Wednesday, December 20, 2006

"...whether there is anything inside me that I have not yet unpacked."

I found this delicious little biography of Quentin Crisp, as well as the quotes, on a site called Byzant Mystical.

Quentin Crisp (1908-1999) was a writer, actor and individualist, born Denis Pratt on Christmas Day 1908 in Carshalton, Surrey, England. He was educated at a boarding school in Derbyshire that he described as 'a cross between a monastery and a prison'. He went to live in London in the 1920's, changed his name and found work as a book designer and art-school model. His openly effeminate appearance and manner during a time when homosexuality was still illegal led to frequent abuse and beatings, and this life was described in his 1968 autobiography, 'The Naked Civil Servant'. It sold only 3500 copies, but a 1976 television film based on the book and starring John Hurt brought instant celebrity to Crisp, then 68. Acting on stage and film followed, along with further best-selling books, including his New York diaries, 'Resident Alien'. He was renowned for his wit, flamboyance and eccentricity, describing himself as 'one of the great stately homos of England', and in 1982 he moved to a cluttered bedsit on Manhattan's Lower East Side where he lived 'in the profession of being'. He died at 90 in, incongruously, Chorlton-cum-Hardy, Manchester, England on 21 November 1999, before the start of a one-man tour. When he was once asked what he would like in his obituary, he replied, "Mr. Crisp thanks the world for letting him stay so long."

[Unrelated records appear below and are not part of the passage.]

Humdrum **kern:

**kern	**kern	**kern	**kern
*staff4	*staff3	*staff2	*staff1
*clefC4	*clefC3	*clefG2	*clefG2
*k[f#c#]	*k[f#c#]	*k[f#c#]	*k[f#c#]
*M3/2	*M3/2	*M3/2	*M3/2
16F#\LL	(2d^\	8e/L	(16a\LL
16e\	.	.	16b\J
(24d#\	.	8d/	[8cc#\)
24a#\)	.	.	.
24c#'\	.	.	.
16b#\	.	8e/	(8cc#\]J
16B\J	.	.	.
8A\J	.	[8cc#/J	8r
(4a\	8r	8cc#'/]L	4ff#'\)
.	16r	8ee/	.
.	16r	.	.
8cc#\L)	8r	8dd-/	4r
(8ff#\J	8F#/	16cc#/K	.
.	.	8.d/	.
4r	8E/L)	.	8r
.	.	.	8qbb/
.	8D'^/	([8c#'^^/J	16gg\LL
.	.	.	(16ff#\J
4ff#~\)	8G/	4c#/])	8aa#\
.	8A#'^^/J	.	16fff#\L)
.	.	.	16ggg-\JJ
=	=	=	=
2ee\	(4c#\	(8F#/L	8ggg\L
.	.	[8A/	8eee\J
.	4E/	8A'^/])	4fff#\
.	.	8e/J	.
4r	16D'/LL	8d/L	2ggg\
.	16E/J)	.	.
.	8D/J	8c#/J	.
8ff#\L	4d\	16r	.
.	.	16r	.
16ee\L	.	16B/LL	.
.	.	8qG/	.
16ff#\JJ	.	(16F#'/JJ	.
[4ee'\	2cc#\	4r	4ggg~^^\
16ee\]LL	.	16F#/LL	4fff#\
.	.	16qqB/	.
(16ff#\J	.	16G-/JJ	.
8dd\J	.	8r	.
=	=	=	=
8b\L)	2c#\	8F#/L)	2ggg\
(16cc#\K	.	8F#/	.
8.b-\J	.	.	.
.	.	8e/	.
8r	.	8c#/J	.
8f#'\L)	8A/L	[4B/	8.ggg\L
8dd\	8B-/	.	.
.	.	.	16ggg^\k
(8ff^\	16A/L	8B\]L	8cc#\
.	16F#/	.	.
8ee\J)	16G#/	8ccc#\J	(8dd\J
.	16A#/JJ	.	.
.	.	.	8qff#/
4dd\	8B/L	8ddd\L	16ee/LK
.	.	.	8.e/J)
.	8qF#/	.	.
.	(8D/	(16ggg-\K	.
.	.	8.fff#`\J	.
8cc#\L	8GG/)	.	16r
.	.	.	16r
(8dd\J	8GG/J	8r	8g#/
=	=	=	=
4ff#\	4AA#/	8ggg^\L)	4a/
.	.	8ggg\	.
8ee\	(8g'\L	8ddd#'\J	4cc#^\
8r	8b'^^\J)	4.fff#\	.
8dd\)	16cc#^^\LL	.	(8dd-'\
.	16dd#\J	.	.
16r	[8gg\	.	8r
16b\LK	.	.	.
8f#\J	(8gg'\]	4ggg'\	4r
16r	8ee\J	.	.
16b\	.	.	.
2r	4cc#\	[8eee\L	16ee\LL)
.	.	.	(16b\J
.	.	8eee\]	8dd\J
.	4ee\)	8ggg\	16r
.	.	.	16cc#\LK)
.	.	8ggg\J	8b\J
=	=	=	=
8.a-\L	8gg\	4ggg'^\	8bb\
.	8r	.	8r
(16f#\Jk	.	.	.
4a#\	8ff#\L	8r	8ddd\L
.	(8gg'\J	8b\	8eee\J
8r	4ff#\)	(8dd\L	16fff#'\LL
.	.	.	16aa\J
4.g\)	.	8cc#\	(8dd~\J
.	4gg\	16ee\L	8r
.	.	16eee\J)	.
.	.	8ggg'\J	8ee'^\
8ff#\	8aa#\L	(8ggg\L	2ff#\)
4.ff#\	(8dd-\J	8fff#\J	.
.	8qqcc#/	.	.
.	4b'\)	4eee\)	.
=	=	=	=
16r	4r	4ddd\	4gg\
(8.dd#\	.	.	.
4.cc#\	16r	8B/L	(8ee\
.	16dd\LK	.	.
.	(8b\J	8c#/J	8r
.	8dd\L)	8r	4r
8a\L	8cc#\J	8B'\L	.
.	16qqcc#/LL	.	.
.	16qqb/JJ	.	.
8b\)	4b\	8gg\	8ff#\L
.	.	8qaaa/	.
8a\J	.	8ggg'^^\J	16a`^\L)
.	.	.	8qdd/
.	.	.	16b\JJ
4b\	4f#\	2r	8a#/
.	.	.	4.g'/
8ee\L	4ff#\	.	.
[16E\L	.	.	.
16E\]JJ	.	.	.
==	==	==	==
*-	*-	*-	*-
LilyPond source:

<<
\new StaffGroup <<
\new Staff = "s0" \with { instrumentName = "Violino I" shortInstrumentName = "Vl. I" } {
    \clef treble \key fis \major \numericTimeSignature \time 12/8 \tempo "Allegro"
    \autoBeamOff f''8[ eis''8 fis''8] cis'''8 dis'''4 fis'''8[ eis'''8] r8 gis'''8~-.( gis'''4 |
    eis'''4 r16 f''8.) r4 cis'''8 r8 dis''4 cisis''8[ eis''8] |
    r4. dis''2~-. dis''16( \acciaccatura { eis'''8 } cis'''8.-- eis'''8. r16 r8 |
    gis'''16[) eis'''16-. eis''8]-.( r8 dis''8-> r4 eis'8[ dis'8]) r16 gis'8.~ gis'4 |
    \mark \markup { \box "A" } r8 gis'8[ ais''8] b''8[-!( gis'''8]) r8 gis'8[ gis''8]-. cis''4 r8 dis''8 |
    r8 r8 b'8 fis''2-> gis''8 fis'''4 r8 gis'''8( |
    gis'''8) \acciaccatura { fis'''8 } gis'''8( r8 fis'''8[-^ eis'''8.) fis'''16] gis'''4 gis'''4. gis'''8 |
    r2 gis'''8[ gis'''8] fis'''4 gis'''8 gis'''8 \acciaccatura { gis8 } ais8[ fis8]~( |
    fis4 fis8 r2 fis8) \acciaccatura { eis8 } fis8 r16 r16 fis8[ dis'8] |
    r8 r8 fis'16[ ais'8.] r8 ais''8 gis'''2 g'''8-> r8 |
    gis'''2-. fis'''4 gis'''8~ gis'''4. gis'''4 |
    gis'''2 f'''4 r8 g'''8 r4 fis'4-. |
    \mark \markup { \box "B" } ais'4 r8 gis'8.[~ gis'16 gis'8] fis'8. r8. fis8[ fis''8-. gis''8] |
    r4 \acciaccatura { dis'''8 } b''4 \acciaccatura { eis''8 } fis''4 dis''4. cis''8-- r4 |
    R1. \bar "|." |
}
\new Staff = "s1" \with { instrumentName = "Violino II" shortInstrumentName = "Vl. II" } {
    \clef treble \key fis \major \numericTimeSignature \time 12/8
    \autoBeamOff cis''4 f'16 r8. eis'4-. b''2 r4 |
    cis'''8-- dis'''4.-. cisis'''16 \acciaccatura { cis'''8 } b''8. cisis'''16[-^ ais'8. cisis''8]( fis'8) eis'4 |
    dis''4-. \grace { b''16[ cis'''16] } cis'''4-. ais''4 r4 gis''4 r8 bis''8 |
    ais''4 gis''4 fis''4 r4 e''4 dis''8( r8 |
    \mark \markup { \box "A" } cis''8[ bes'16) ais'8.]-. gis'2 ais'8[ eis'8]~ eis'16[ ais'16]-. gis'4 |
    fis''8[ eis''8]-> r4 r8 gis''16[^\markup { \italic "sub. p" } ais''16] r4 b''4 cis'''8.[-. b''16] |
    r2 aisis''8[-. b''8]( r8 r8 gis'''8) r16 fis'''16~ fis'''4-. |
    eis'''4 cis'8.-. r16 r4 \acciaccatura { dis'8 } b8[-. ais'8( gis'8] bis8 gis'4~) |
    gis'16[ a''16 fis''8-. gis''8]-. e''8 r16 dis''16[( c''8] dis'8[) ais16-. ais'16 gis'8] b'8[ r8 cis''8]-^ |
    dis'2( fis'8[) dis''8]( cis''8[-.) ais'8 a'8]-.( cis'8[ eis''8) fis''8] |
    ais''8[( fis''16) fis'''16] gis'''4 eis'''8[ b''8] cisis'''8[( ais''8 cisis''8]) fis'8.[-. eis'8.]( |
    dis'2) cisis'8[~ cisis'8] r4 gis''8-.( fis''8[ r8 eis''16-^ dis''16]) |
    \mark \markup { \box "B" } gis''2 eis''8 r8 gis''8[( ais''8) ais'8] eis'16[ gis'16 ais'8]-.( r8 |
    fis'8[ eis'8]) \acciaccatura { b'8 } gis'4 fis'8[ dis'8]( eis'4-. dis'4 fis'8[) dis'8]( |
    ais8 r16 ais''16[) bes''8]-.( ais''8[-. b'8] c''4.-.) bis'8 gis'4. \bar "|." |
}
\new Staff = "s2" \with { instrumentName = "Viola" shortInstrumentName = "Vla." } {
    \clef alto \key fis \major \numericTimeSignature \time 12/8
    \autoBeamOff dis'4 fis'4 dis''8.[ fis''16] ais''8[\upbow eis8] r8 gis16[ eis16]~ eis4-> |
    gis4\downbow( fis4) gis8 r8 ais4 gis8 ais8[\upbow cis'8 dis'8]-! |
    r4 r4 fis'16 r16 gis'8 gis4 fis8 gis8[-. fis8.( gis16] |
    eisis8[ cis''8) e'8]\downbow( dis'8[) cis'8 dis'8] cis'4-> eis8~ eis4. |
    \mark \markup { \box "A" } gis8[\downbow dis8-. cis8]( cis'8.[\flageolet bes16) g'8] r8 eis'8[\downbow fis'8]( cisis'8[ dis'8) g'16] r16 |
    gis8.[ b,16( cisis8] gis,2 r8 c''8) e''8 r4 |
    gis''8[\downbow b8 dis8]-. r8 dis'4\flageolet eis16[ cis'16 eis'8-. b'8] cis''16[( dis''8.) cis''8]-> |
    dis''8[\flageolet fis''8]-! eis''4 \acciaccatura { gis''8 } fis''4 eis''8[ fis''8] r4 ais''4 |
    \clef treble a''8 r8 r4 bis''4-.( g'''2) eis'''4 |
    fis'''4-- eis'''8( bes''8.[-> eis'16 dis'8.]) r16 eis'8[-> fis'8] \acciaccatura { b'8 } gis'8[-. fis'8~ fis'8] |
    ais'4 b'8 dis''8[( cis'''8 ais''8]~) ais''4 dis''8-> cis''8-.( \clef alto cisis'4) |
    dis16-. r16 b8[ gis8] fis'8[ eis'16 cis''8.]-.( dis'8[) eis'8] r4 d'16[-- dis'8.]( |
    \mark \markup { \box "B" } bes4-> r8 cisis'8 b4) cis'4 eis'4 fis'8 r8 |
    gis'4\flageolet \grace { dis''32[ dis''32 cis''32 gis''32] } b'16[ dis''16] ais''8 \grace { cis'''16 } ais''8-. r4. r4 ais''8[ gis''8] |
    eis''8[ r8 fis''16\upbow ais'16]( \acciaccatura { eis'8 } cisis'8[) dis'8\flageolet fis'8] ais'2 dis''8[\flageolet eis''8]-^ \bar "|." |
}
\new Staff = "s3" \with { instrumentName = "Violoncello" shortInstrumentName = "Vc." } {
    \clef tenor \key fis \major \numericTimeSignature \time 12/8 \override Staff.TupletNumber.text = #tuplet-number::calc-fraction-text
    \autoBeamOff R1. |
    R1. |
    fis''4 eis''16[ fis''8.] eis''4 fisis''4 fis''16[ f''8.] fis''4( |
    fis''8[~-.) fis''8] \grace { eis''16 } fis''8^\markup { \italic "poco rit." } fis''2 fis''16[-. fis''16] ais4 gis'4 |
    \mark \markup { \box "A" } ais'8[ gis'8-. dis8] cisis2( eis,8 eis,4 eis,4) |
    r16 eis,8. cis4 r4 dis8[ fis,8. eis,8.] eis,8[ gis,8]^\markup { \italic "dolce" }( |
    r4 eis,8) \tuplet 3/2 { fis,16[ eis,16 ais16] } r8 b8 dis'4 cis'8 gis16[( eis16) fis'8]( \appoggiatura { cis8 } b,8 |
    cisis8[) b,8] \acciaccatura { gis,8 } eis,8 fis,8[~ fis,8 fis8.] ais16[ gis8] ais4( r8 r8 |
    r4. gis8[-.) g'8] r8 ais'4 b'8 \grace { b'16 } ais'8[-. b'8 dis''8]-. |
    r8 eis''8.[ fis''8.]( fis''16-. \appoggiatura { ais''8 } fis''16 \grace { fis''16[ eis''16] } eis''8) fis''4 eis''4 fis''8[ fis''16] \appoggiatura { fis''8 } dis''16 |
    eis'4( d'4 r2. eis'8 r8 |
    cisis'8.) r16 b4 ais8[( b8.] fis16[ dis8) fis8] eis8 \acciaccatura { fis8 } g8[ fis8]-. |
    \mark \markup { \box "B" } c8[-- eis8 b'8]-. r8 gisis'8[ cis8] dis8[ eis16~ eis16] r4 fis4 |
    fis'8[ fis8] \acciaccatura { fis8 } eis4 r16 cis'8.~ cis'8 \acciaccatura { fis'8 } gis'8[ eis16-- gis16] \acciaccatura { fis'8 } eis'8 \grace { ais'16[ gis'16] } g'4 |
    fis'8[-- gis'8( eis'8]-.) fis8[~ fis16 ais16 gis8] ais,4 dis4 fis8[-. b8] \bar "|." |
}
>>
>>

  • I neither look forward, where there is doubt, nor backward, where there is regret; I look inward and ask myself not if there is anything out in the world that I want and had better grab quickly before nightfall, but whether there is anything inside me that I have not yet unpacked. I want to be certain that, before I fold my hands and step into my coffin, what little I can do and say and be is completed.

  • It's no good running a pig farm badly for 30 years while saying, 'Really, I was meant to be a ballet dancer.' By then, pigs will be your style.

  • No one is boring who will tell the truth about himself.

  • Politics are not an instrument for effecting social change; they are the art of making the inevitable appear to be a matter of wise human choice.

  • What many men feel convention is preventing them from expressing may not be some hideous piratical urge to rape or homicide, but the feminine side of their natures.

  • On a day like today, I don't go out at all, and then I can remain wrapped in a filthy dressing gown, doing absolutely nothing. And someone said, "I don't think you should say that. Couldn't you say you meditate?" So I meditate.